On June 3, the Pentagon notified NATO partners that the United States would no longer commit a suite of high-value military assets — including an aircraft carrier and its accompanying support vessels, aerial refueling tankers, and dozens of fighter jets — to European defense in the event of a crisis triggered under Article 5 of NATO’s founding charter. In response to this shift, NATO’s American supreme allied commander has begun developing alternative contingency plans to rebalance alliance defense posturing across the continent.
Rutte was quick to frame the adjustment as a procedural update to planning, not a drawdown of existing U.S. military presence on the continent. “This is not about where forces and assets are currently located,” Rutte told reporters Wednesday, clarifying that the change only revises commitments for when collective defense plans are activated. “It’s about who would do what if our defense plans were activated. So, let’s say in case of an Article 5 situation.”
Article 5, the cornerstone of NATO’s collective security guarantee, binds the alliance’s 32 member states to treat an armed attack on one ally as an attack on all. While the provision does not legally mandate any member to deploy military force, a broad majority of allies would typically contribute to a collective response. The U.S. currently maintains the largest military force and most expansive defense capabilities across the alliance, and the Trump administration has confirmed it has no plans to withdraw U.S. nuclear weapons deployed in Europe — a core component of NATO’s nuclear deterrence strategy. The shift in commitments comes as the U.S. reorients its global military focus to counter growing strategic competition from China in the Indo-Pacific region.

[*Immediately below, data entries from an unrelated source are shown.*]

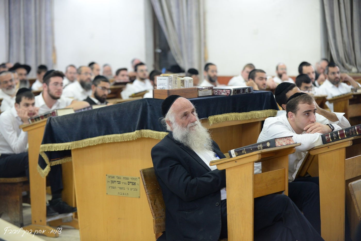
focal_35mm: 95
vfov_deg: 14.4
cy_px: 120
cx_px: 180
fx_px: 953
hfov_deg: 21.5
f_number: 3.2
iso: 2000
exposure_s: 1/160
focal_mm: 95
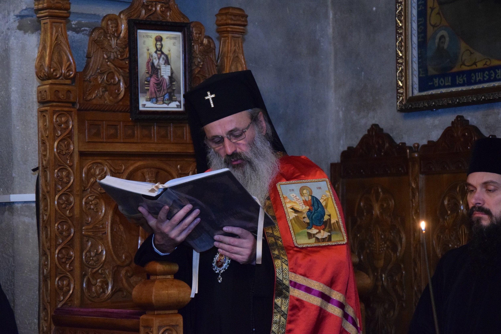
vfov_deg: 13.0
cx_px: 250
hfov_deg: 19.5
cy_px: 167
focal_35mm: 105
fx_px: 1461
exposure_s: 1/50
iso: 6400
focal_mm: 70
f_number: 5.3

NATO’s core operational framework for coordinating collective defense, the NATO Force Model, outlines which assets from member states will be made available to alliance commanders across the first six months of a conflict, spanning peace, crisis, and full war. According to Rutte, alliance commander U.S. General Alex Grynkewich has assessed that existing and upcoming capabilities from other NATO member states are largely sufficient to fill the gaps created by the U.S. drawdown in planning commitments. “The overall picture is looking good,” Rutte said.
Even so, some European allies have expressed surprise at the range of assets being withdrawn from U.S. commitments, as many of these capabilities are already in short supply across European armed forces. The Trump administration has set a deadline for allies to outline their plans to replace the missing assets or adjust defense planning to account for the gap in advance of the July 7-8 NATO summit scheduled to be held in Ankara, Turkey. Ahead of the summit, European and Canadian allies are expecting to receive more detailed clarification of U.S. plans from U.S. Defense Secretary Pete Hegseth at this week’s Brussels meeting, after Hegseth skipped the alliance’s previous defense minister gathering in February.

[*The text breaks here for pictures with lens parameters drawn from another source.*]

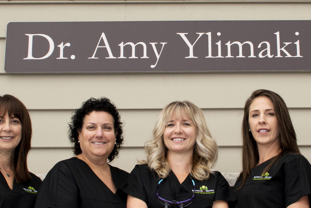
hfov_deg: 25.7
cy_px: 48
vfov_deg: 17.2
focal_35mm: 79
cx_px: 163
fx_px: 683
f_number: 9
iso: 400
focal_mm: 22
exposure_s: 1/250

The recent policy shift has already sown confusion among allies. Last month, Trump announced plans to deploy an additional 5,000 U.S. troops to Poland, a move that bewildered alliance partners even as his administration continues to reiterate its goal of reducing, not expanding, the overall U.S. military footprint in Europe.

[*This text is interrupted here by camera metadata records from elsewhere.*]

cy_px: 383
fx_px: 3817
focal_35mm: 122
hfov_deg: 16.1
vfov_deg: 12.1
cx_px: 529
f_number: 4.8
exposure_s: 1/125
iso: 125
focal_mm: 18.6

Separate from the changes to collective defense planning, additional U.S. troop drawdowns are already underway in the Balkans. Last Friday, NATO military headquarters announced it would downsize the alliance’s Kosovo Security Force (KFOR), with U.S. troops expected to make up a significant portion of the departing personnel. Currently, 590 U.S. troops are deployed with KFOR, making the U.S. the second-largest contributing nation to the mission behind Italy, which deploys 907 personnel. The U.S. also maintains a contingent of Black Hawk helicopters at its large Camp Bondsteel base in Kosovo.
KFOR first deployed to the region in 1999 to maintain peace between Kosovo and Serbia after the end of the Kosovo War. At its peak, the mission counted more than 50,000 personnel across all contributing nations, and force levels have been gradually reduced for decades as regional tensions eased. In 2023, however, NATO deployed an additional 1,000 troops to the region after a new wave of violent unrest erupted. On Wednesday, Rutte confirmed the latest drawdown will see more than 1,000 total personnel depart KFOR, consistent with Grynkewich’s assessment that security conditions in Kosovo are now stable enough to “optimize” the mission’s size.